Toxic masculinity often conflates violence with strength. It pressures men to express dominance and violence as ways to proclaim their manhood – their worthiness as men. This violence takes place in many forms: from violently staying silent, suppressing one’s emotions and feelings, to violently proclaiming dominance by raising one’s voice, or worse, one’s hand to those they wish to assert power over.

Most of us believe that displays of violence are actually displays of weakness. Beyond displaying weakness, however, these assertions of dominance are calls for help. They are admissions of strong feelings of insecurity. They are evidence of the immense amounts of unresolved pain and trauma that men we know and love may suffer from.

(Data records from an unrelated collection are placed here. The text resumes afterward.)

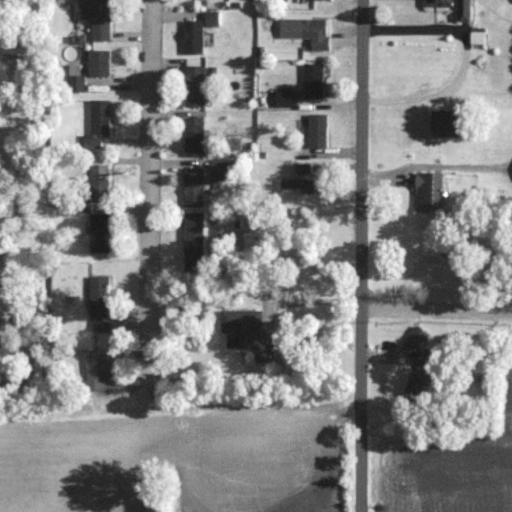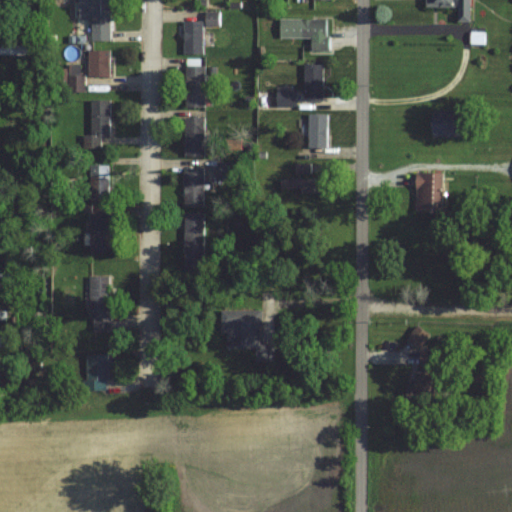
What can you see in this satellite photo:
building: (453, 7)
building: (0, 17)
building: (96, 18)
building: (305, 32)
building: (192, 38)
building: (12, 50)
building: (98, 64)
building: (313, 81)
building: (75, 83)
building: (194, 86)
building: (99, 118)
building: (447, 127)
building: (317, 131)
building: (194, 137)
road: (434, 167)
building: (302, 169)
building: (99, 183)
building: (303, 186)
building: (194, 187)
road: (150, 192)
building: (430, 192)
building: (4, 231)
building: (100, 232)
building: (194, 241)
building: (3, 251)
road: (363, 256)
building: (6, 277)
building: (100, 303)
road: (437, 308)
building: (2, 314)
building: (246, 333)
building: (5, 341)
building: (3, 369)
building: (98, 372)
building: (425, 377)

As a society, there are many things we, as both men and women, can do to help dismantle toxic masculinity, beginning to eradicate these unfair expectations of boys and men from our world and day-to-day experiences.

Encourage our men to share their feelings. Whether it’s your young son, your teenage friend, or your adult husband,  encourage him to share how events he may tell you about made him feel. And if he does show emotion, assure him that it is OKAY and natural to do so!

Stop with the “boys will be boys” rhetoric. Boys are programmed culturally to be violent and suppress needs or feelings, and that’s not fair to them. Let your boys explore their interests and passions outside the discourse of what culture deems acceptable. Support them in exploring new hobbies or subjects, even if they are culturally seen as more “feminine,” such as art, music, nature, performance, etc.

Don’t’ raise your girls – or encourage your adult female friends – to expect men to be the “strong, silent type.” Know and share that there is absolutely no shame in boys and men experiencing and expressing emotions. After all, there is no biological difference in the ways we, as differently gendered humans, experience emotion.